En pleno siglo XXI, esa idea cobra una vigencia notable. La guerra en Ucrania no puede entenderse solo a partir de las decisiones de Vladimir Putin o de la política interna rusa. Lo que está en juego es un conflicto estructural entre una potencia en declive relativo —Estados Unidos—, una organización como la OTAN que busca expandirse, y una potencia regional —Rusia— que intenta evitar quedar marginada. Waltz hubiera visto allí un ejemplo de manual: un reacomodamiento del balance de poder que genera choques inevitables.

Lo mismo ocurre con la competencia entre Washington y Pekín. Desde el punto de vista waltziano, la rivalidad no es producto de diferencias ideológicas, sino de la lógica del sistema: una potencia emergente desafía a la potencia establecida, y la anarquía internacional hace que ambas entren en tensión. Que China sea comunista o capitalista es secundario; lo central es su capacidad material de disputarle la hegemonía a Estados Unidos.

Incluso su postura sobre las armas nucleares resulta hoy provocadora.
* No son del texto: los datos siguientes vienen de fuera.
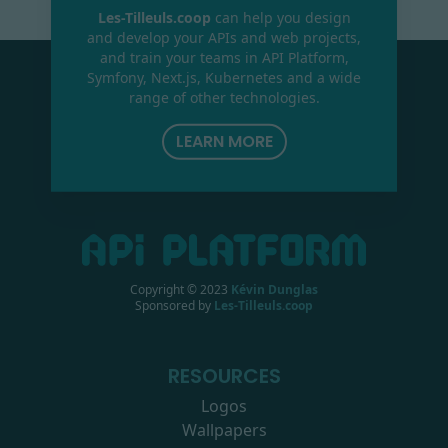
Les-Tilleuls.coop
can help you design
and develop your APIs and web projects,
and train your teams in API Platform,
Symfony, Next.js, Kubernetes and a wide
range of other technologies.
LEARN MORE
Copyright © 2023
Kévin Dunglas
Sponsored by
Les-Tilleuls.coop
RESOURCES
Logos
Wallpapers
En The Spread of Nuclear Weapons (1981), escrito junto a Scott Sagan, Waltz defendía la idea de que la proliferación nuclear, bajo ciertas condiciones, podía generar mayor estabilidad. La lógica era sencilla: cuando dos potencias cuentan con capacidad de destrucción mutua asegurada, la probabilidad de un enfrentamiento directo disminuye. En un mundo donde la amenaza nuclear parecía descontrolada, Waltz se atrevió a argumentar lo contrario: que más armas, paradójicamente, podían significar más disuasión y menos guerra.

Esa postura, tan polémica entonces como ahora, vuelve a ponerse sobre la mesa en la actualidad. La tensión nuclear entre India y Pakistán, la amenaza atómica de Corea del Norte, e incluso el temor de que Irán llegue a tener la bomba, muestran que la disuasión nuclear sigue siendo uno de los factores centrales de la estabilidad o la inestabilidad internacional. La lógica de Waltz obliga a preguntarse si no es preferible aceptar esa proliferación controlada antes que insistir en un imposible: un mundo libre de armas nucleares.

Su teoría también ofrece enseñanzas para países medianos como Argentina. El neorrealismo de Waltz advierte que, en un sistema anárquico, la supervivencia depende de entender bien cómo se distribuye el poder y de actuar en consecuencia. Las ilusiones de un orden basado únicamente en normas y principios suelen chocar contra la realidad de un mundo gobernado por equilibrios y contraequilibrios. Para una potencia intermedia, la clave pasa por reconocer los límites de su poder y aprovechar las fisuras que generan las tensiones entre los grandes.

La vigencia de Waltz está en su frialdad analítica. No buscó explicar cómo debería ser el mundo, sino cómo funciona. Ese enfoque, despojado de ilusiones, puede sonar pesimista, pero al mismo tiempo ofrece una claridad que otros discursos, cargados de buenas intenciones, no logran. La anarquía internacional sigue allí; las grandes potencias siguen compitiendo; los Estados medianos siguen adaptándose. Nada de eso cambió desde 1979, y nada parece indicar que vaya a cambiar en el futuro cercano.

En tiempos de incertidumbre, la mirada estructural de Waltz recuerda que, más allá de las ideologías y los liderazgos, lo que ordena la política internacional es la distribución del poder. Esa lógica, tan impersonal como implacable, sigue marcando el pulso del sistema. Comprenderla es, quizás, la primera condición para no quedar atrapados en las ilusiones de un orden que nunca termina de consolidarse.